The <(
and )>
capture markers only work within a given a given token. Basically, each token returns a Match
object that says "I matched the original string from index X (.from
) to index Y (.to
)", which is taken into account when stringifying Match
objects. That's what's happening with your strvalue token:
my $text = 'bar = "Hello, World!"';
my $m = MyGrammar.parse: $text;
my $start = $m<value><strvalue>.from; # 7
my $end = $m<value><strvalue>.to; # 20
say $text.substr: $start, $end - $start; # Hello, World!
You'll notice that there are only two numbers: a start and finish value. This mens that when you look at the value
token you have, it can't create a discontiguous match. So it's .from
is set to 6, and its .to
to 21.
There are two ways around this: by using (a) an actions object or (b) a multitoken. Both have their advantages, and depending on how you want to use this in a larger project, you might want to opt for one or the other.
While you can technically define actions directly within a grammar, it's much easier to do them via a separate class. So we might have for you:
class MyActions {
method TOP ($/) { make $<keyword>.made => $<value>.made }
method keyword ($/) { make ~$/ }
method value ($/) { make ($<numvalue> // $<strvalue>).made }
method numvalue ($/) { make +$/ }
method strvalue ($/) { make ~$/ }
}
Each level make
to pass values up to whatever token includes it. And the enclosing token has access to their values via the .made
method.
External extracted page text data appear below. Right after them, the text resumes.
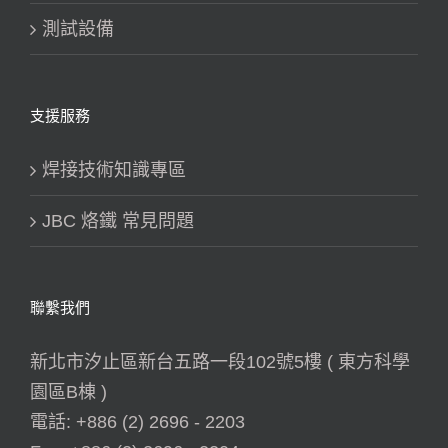
測試設備
支援服務
焊接技術知識專區
JBC 烙鐵 常見問題
聯繫我們
新北市汐止區新台五路一段102號5樓 ( 東方科學
園區B棟 )
電話:
+886 (2) 2696 - 2203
This is really nice when, instead of working with pure string values, you want to process them first in someway and create an object or similar.
To parse, you just do:
my $m = MyGrammar.parse: $text, :actions(MyActions);
say $m.made; # bar => Hello, World!
Which is actually a Pair
object. You could change the exact result by modifying the TOP
method.
The second way you can work around things is to use a multi token
. It's fairly common in developing grammars to use something akin to
token foo { <option-A> | <option-B> }
But as you can see from the actions class, it requires us to check and see which one was actually matched. Instead, if the alternation can acceptable by done with |
, you can use a multitoken:
proto token foo { * }
multi token:sym<A> { ... }
multi token:sym<B> { ... }
When you use <foo>
in your grammar, it will match either of the two multi versions as if it had been in the baseline <foo>
. Even better, if you're using an actions class, you can similarly just use $<foo>
and know it's there without any conditionals or other checks.
In your case, it would look like this:
grammar MyGrammar
{
rule TOP { <keyword> '=' <value> }
token keyword { \w+ }
proto token value { * }
multi token value:sym<str> { '"' <( <-["]>* )> '"' }
multi token value:sym<num> { '-'? \d+ [ '.' \d* ]? }
}
Now we can access things as you were originally expecting, without using an actions object:
my $text = 'bar = "Hello, World!"';
my $m = MyGrammar.parse: $text;
say $m; # 「bar = "Hello, World!"」
# keyword => 「bar」
# value => 「Hello, World!」
say $m<value>; # 「Hello, World!」
For reference, you can combine both techniques. Here's how I would now write the actions object given the multi token:
class MyActions {
method TOP ($/) { make $<keyword>.made => $<value>.made }
method keyword ($/) { make ~$/ }
method value:sym<str> ($/) { make ~$/ }
method value:sym<num> ($/) { make +$/ }
}
Which is a bit more grokkable at first look.